Another thing about hope, though - hope is the faith that says, "Things will somehow be okay." I've talked before about how I think there's a certain courage in decorating for Christmas - pushing back the early dark with lights and candles, putting up things that are sweet and pretty and remind us of happy times, setting up a Nativity to remind us (even as most Nativity sets are probably pretty inaccurate - my own has a pale, blonde Mary, and I am sure the real Mary would have been olive-skinned and dark-haired, and the baby Jesus is blond,  but then again - perhaps there's something to be said for the Divine appearing to us in a form that is like how we are, to remind us that we have some spark of it in us.

And I saw in some of the little towns I passed through, coming back, those decorations it seems many small towns have - the trees or stars or candles made out of a sort of stiff garland, that are made to be hung on light poles. Some of them even light up at night. And again, to me, there seems to be something brave about that - the budget for putting those up, whatever it is, some would argue could be "better spent" on other things - patching a pothole or two, adding a few shares to the police retirement fund.
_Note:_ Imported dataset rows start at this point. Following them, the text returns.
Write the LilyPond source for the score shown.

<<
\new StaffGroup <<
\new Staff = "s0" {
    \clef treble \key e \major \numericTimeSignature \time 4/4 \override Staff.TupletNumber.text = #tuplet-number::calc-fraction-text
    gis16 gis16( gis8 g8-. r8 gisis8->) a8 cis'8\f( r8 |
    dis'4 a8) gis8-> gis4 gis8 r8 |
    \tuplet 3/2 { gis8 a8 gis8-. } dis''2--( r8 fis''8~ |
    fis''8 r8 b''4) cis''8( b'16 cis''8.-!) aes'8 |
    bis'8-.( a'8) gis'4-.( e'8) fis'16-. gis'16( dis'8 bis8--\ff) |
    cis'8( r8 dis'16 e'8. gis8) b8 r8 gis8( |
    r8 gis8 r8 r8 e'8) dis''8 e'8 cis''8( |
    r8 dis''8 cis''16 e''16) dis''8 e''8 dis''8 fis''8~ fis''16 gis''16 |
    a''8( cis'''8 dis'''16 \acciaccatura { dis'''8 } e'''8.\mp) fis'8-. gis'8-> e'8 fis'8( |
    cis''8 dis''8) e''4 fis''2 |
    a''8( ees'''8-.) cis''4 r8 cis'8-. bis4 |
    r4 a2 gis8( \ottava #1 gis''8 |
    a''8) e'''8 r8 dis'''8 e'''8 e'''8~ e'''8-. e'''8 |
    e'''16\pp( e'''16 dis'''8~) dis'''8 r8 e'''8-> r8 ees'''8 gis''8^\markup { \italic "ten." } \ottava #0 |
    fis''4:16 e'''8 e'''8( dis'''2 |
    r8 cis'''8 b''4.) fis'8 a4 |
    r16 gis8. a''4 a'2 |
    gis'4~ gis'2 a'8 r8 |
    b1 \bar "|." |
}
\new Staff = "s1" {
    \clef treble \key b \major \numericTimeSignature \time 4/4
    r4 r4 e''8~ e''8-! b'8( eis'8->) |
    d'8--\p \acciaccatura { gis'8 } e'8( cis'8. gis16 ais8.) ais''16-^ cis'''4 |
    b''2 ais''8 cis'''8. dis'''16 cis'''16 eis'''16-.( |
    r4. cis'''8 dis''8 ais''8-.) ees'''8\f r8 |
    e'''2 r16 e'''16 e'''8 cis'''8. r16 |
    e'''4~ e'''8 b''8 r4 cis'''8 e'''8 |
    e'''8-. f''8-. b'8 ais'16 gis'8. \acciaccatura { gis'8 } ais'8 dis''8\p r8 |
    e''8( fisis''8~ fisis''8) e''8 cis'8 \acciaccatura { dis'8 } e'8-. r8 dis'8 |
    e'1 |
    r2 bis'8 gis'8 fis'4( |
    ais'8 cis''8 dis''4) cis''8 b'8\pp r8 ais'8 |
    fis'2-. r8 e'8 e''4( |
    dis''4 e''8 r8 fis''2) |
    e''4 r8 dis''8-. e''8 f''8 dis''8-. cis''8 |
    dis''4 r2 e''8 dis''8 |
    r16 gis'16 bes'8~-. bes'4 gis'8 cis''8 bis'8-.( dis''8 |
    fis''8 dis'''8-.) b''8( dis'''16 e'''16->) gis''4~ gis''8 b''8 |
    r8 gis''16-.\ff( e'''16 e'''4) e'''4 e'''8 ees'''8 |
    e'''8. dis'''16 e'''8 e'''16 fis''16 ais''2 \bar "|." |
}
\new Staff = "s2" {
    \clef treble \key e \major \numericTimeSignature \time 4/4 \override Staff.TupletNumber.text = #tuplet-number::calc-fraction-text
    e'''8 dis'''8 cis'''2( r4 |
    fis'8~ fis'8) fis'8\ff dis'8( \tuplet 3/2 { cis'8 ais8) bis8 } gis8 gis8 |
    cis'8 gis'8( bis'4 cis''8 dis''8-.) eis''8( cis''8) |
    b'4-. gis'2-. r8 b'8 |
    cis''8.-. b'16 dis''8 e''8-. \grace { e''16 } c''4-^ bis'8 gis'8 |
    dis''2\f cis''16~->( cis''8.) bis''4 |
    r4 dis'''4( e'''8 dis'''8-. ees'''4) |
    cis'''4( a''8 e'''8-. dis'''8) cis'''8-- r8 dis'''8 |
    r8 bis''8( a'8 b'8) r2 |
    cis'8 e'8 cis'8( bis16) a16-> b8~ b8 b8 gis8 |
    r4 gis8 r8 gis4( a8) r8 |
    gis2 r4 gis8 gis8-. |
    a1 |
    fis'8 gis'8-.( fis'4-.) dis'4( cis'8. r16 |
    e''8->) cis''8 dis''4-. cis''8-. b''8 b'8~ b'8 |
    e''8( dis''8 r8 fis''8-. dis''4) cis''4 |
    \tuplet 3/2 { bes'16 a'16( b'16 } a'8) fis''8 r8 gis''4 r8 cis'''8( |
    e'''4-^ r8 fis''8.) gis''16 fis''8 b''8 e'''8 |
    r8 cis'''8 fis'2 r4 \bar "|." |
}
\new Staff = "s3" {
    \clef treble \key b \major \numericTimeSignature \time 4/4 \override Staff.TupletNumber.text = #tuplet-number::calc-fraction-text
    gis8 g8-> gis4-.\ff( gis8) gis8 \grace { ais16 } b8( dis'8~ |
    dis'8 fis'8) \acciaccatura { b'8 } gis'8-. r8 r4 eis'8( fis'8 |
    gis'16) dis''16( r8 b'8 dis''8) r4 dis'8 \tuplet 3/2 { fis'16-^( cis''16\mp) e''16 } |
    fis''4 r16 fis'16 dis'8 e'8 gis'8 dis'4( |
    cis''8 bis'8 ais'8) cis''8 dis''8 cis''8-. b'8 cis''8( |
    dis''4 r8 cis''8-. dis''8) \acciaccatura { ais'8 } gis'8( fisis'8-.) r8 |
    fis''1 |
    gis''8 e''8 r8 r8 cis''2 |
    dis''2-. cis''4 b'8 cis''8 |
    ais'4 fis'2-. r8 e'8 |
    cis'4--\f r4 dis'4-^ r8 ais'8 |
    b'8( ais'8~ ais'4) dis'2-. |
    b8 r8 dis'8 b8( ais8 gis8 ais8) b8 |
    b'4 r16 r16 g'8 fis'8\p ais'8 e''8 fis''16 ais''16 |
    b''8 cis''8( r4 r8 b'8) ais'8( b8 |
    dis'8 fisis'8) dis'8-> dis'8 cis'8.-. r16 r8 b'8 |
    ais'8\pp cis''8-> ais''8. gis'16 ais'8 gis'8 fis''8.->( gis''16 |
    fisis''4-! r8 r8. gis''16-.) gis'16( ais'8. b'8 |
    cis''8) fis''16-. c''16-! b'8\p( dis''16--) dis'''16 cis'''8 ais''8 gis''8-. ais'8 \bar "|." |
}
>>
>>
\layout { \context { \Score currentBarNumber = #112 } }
And yet....after having gone through a time of very strict budgeting this spring of just buying the essentials, there is something about being able to spend maybe a LITTLE frivolously that makes life seem more worth it. And it does represent a certain hope or trust - that the however-many dollars were spent paying the guys to put them up, or to repair/get new ones, or the little cost of the extra electricity to light them - that it won't break you, that there is money in the budget for that.

In a way, it's kind of like the check I write each week to put in the offering plate; I know once or twice I thought this spring, "Can I really afford to keep giving like I do?" but I did, because.... I don't know. I didn't want to go down the path of stopping giving. Oh, I dialed back some on other causes: didn't give to a couple scholarship funds because I felt like giving through church and also to some disaster-relief/poverty-relief groups I contribute to were more important at the moment. But to me, it did represent a trust - saying "I can afford to do without this money even as my paycheck has been cut" because one of the problems I DO have in regards money, I know, is insecurity - I still haven't replaced the fence on the back of my house or the broken ceiling fan because even as I look at the money in my savings account (earning its grand .05% every month) I think, "But what if something really big and bad happened and you needed that money? You can do without a ceiling fan." I do still sometimes operate in what I call "grad student mode" (and not just with money: I still believe that somewhere there is a "permanent record" where my every work-related trespass is recorded, and once a certain critical mass accrues, I will be out on my ear).

But I really do need to gut up and tell myself: you know how to budget. You have stock investments that could be sold in a major emergency, even if you think of them as your retirement. Your parents would help you in a pinch. And I need to call the fence guy and go buy a new ceiling fan and schedule the electrician....and tell myself that this is no different and is perhaps even more essential than the town putting up the bells and stars and other decorations.